Problem to solve
A word-for-word copy of the data, pictures excluded, is what this task asks for.

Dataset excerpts
□ □ □

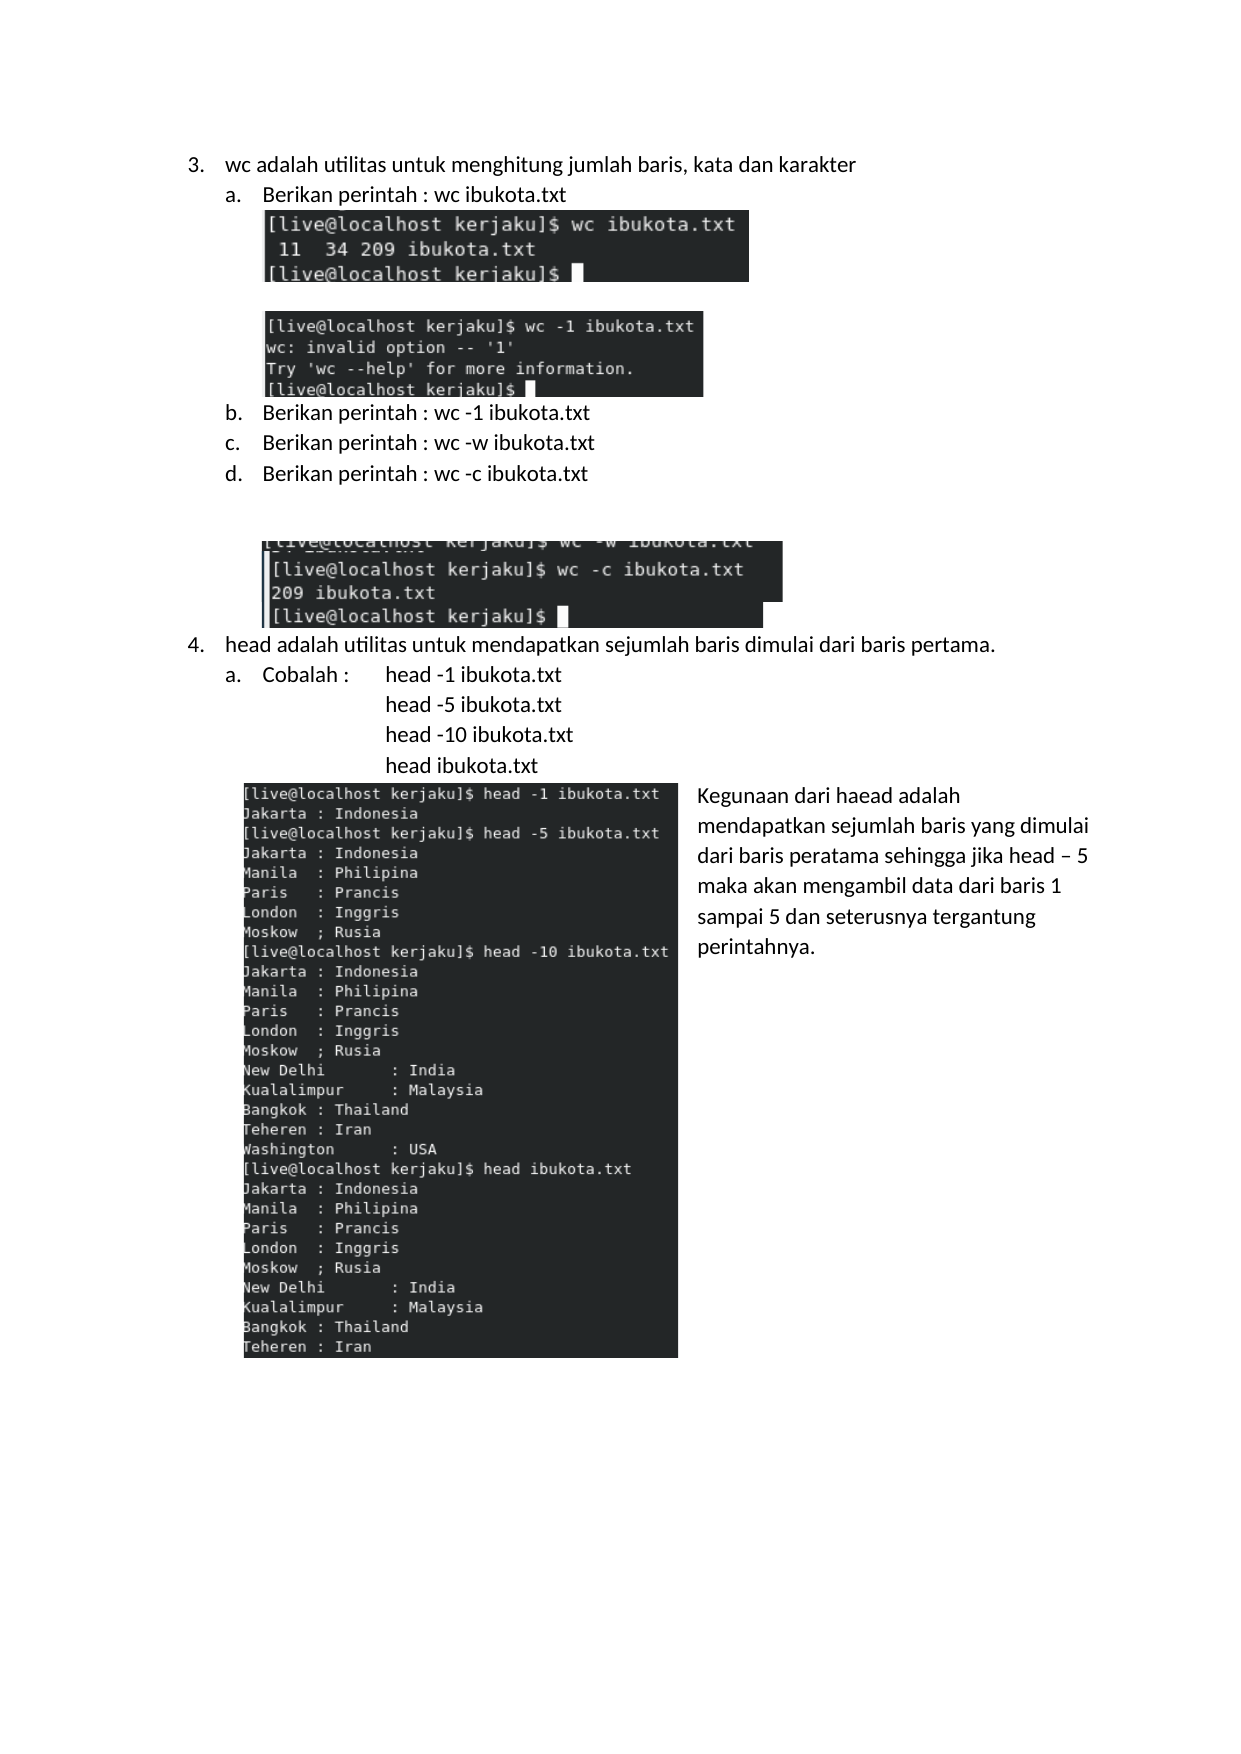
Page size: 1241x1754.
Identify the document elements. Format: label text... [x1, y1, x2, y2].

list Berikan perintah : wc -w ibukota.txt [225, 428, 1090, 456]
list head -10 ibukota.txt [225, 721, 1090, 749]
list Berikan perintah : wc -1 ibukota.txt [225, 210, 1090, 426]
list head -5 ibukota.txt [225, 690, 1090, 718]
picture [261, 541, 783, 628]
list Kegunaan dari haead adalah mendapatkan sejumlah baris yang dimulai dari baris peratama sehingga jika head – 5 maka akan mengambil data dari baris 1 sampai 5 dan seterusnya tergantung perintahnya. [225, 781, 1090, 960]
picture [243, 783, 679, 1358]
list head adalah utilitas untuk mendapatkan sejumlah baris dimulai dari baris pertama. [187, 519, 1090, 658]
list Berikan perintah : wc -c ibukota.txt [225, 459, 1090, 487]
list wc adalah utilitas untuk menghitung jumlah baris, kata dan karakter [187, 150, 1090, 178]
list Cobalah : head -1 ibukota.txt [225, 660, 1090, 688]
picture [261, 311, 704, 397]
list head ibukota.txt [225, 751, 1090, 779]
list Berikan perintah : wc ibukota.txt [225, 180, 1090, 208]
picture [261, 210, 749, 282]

□ □ □

Solution to this problem
Page size: 1241x1754.
Identify the document elements. Format: label text... [x1, y1, x2, y2].

list Berikan perintah : wc -w ibukota.txt [225, 428, 1090, 456]
list head -10 ibukota.txt [225, 721, 1090, 749]
list Berikan perintah : wc -1 ibukota.txt [225, 210, 1090, 426]
list head -5 ibukota.txt [225, 690, 1090, 718]
picture [261, 541, 783, 628]
list Kegunaan dari haead adalah mendapatkan sejumlah baris yang dimulai dari baris peratama sehingga jika head – 5 maka akan mengambil data dari baris 1 sampai 5 dan seterusnya tergantung perintahnya. [225, 781, 1090, 960]
picture [243, 783, 679, 1358]
list head adalah utilitas untuk mendapatkan sejumlah baris dimulai dari baris pertama. [187, 519, 1090, 658]
list Berikan perintah : wc -c ibukota.txt [225, 459, 1090, 487]
list wc adalah utilitas untuk menghitung jumlah baris, kata dan karakter [187, 150, 1090, 178]
list Cobalah : head -1 ibukota.txt [225, 660, 1090, 688]
picture [261, 311, 704, 397]
list head ibukota.txt [225, 751, 1090, 779]
list Berikan perintah : wc ibukota.txt [225, 180, 1090, 208]
picture [261, 210, 749, 282]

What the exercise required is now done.